Hours passed. Doctors and nurses and various technicians came and went. Blood was drawn. Twice, I was wheeled away for X-Rays, and additional “buttons” were affixed to hairy parts of my body. Pretty soon I was wearing twelve such buttons, each attached to a wire—so many wires and tubes now that I couldn’t roll over onto my side without upsetting the vital signs monitor. By and by my wife showed up, looking very concerned.
“Germany has scored seven goals against Brazil,” she said. “Can you believe it?”
“It’s the end of the world as we know it,” I said. “You might as well go home and watch the rest of the match. There’s nothing can be done for me right now. Or Brazil.”
Six or seven hours later—I was beginning to lose track of the time—a room finally became vacant and I was wheeled into it. A young woman doctor appeared, holding a clipboard onto which was affixed my chart.”
“Do you think you can walk, Mr. Menzies?” she asked.
“Of course I can walk,” I answered. “I can walk anywhere—except from the Madsen Clinic to University Hospital, evidently.”
We went for a stroll around the ward, the doctor holding my arm in one hand and my IV drip in the other.
“Well, you seem to walk pretty well,” she said. “Tell me, do you always use oxygen?”
“Only since eleven o’clock this morning,” I answered.
“Well, according to the monitor, you’re under-oxygenated. “
“I’ve not been breathing deeply,” I said. “Whenever I do, I get a sharp pain in my chest. I think I have pleurisy.”
“There is something pleuristic about it,” she said, using an adjective she’d learned in medical school. “But we can’t let you go until you blow at least 90. Right now, you’re at 86.”
So I started breathing deeply, until at last the monitor hit 90. Each deep breath was killing me, but all I cared about at the time was getting out of the hospital. It’s all I ever think about whenever I’m in the hospital. And I’m here to tell you, nothing in this world feels better than walking out the swinging doors of the emergency room, unencumbered by wires and tubes. Freedom!
Two days later, online, I received a final diagnosis. Radiology indicates a partially collapsed lung. Also, a healed fracture of the posterior lateral eighth rib. Funny thing—last time I went to the Madsen Clinic complaining of what I suspected was a broken rib, I was told I have no broken rib. It was determined at the time I was just another guy from off the street looking for opiates. Hugs and drugs, as they say.

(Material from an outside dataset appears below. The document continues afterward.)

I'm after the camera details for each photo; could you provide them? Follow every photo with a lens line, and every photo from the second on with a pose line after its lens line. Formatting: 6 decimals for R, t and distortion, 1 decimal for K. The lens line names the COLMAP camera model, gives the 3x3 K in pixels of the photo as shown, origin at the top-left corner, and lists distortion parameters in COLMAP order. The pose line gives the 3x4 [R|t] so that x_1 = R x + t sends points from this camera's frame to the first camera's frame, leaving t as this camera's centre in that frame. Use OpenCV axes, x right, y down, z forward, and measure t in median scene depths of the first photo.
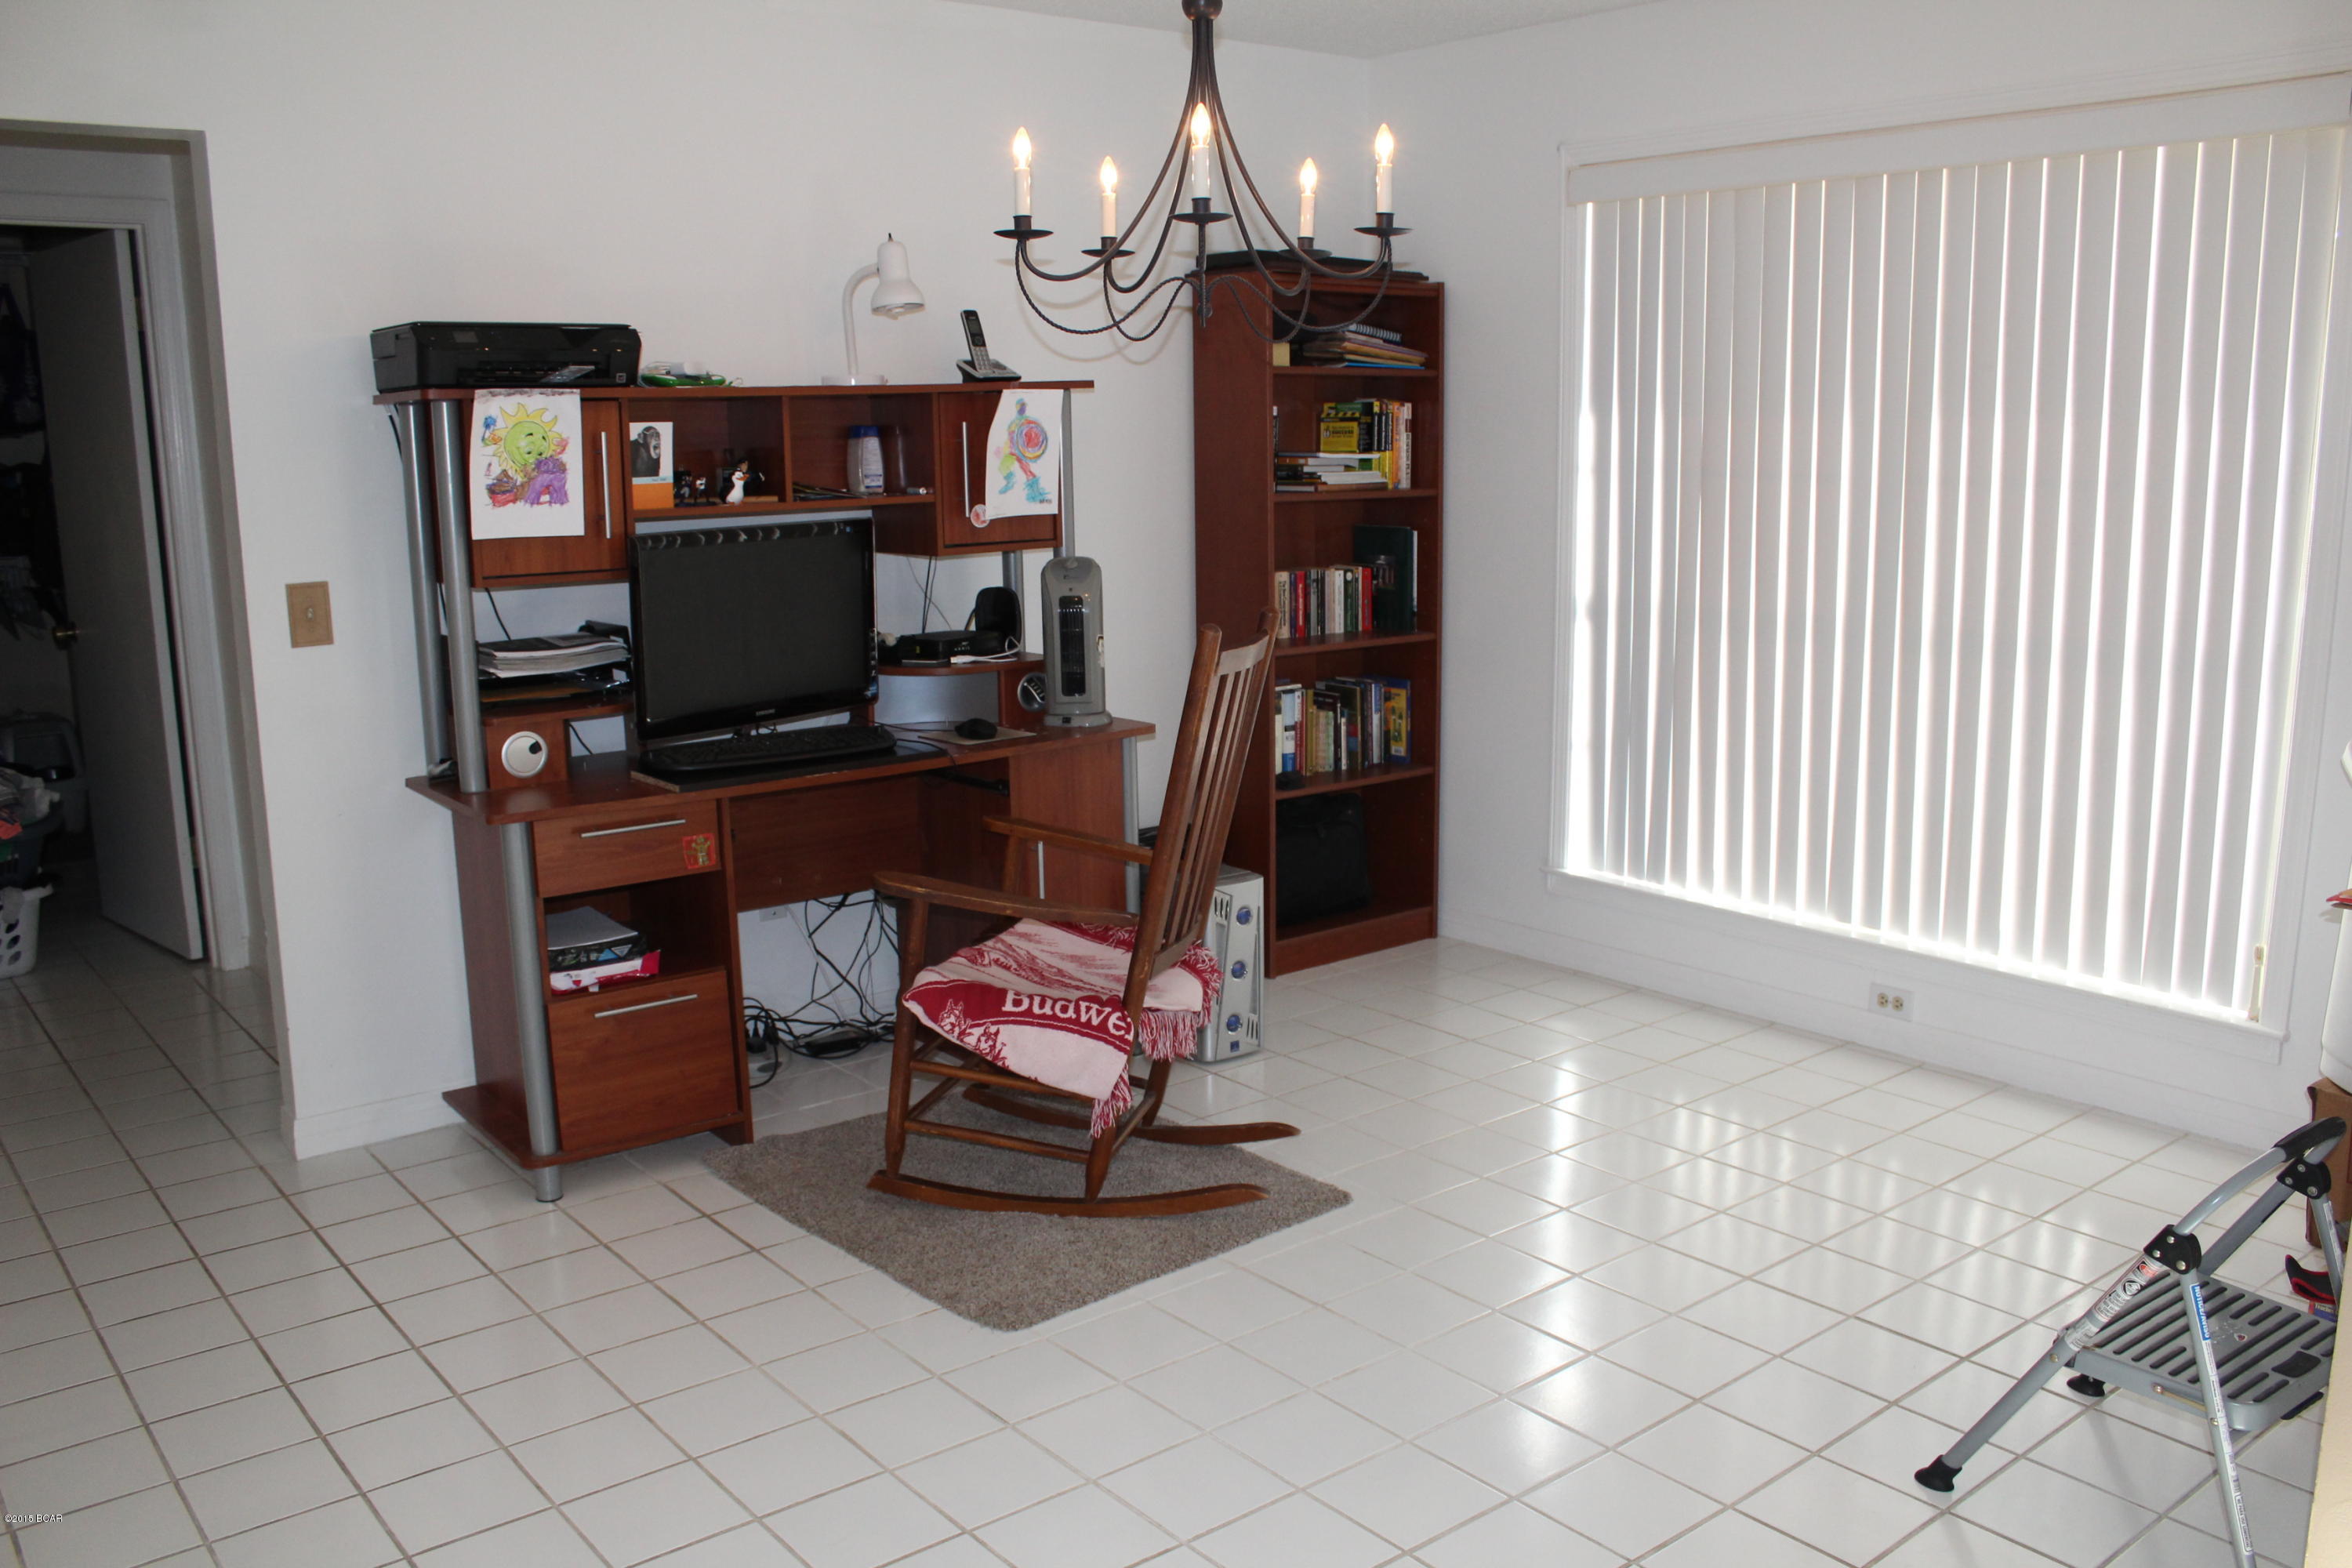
lens RADIAL K [[1960.5, 0, 1180.9], [0, 1960.5, 807.2], [0, 0, 1]] dist [-0.168919, 0.164393]
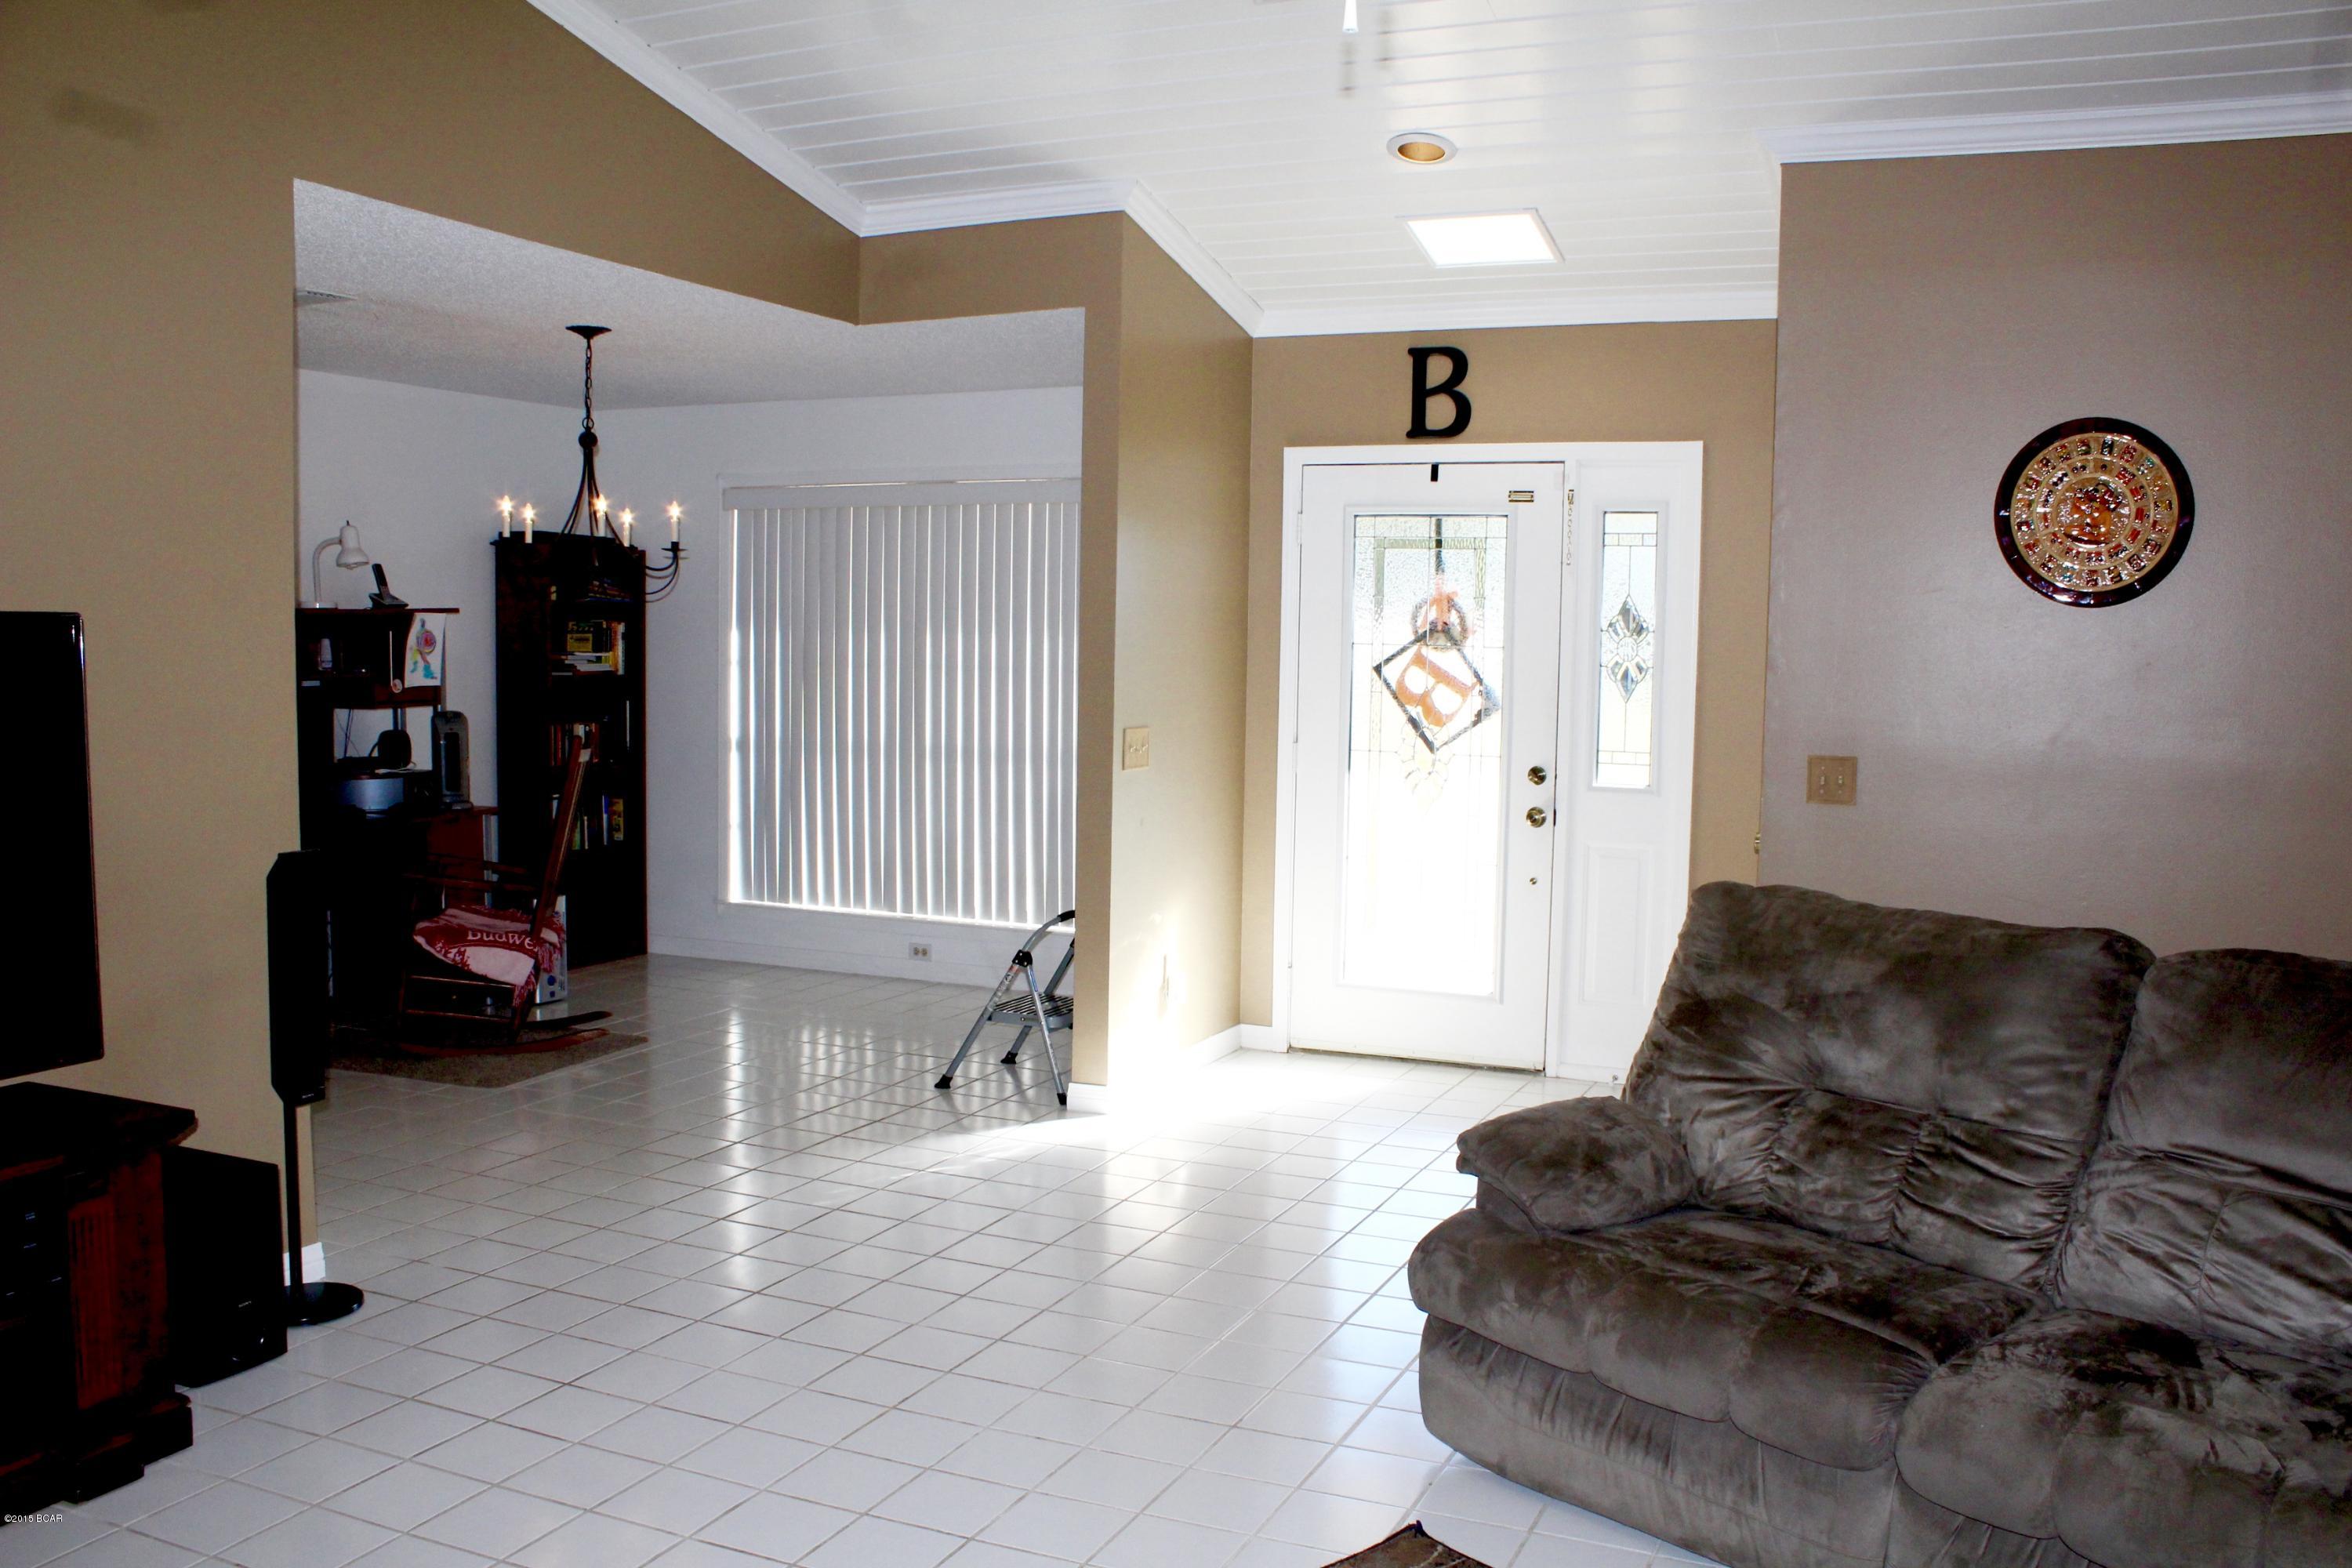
lens RADIAL K [[1960.5, 0, 1180.9], [0, 1960.5, 807.2], [0, 0, 1]] dist [-0.168919, 0.164393]
pose [[0.887911, -0.017579, 0.459679, -0.253742], [0.066251, 0.993739, -0.089968, 0.146006], [-0.455219, 0.110338, 0.883516, -0.747366]]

Good news is, my heart is just fine. And it no longer hurts when I breathe, so I’m guessing my lung has magically reinflated itself. What have I learned? A new word: atelectasis. Also, that a four-block long ride in a Gold Cross ambulance costs $1, 699.94! And here’s a useful tip to all my fellow septuagenarians: Think twice before consulting your physician about ANYTHING, lest you be transformed instantly from the most interesting man in the world to just another 71-year-old male with chest pains.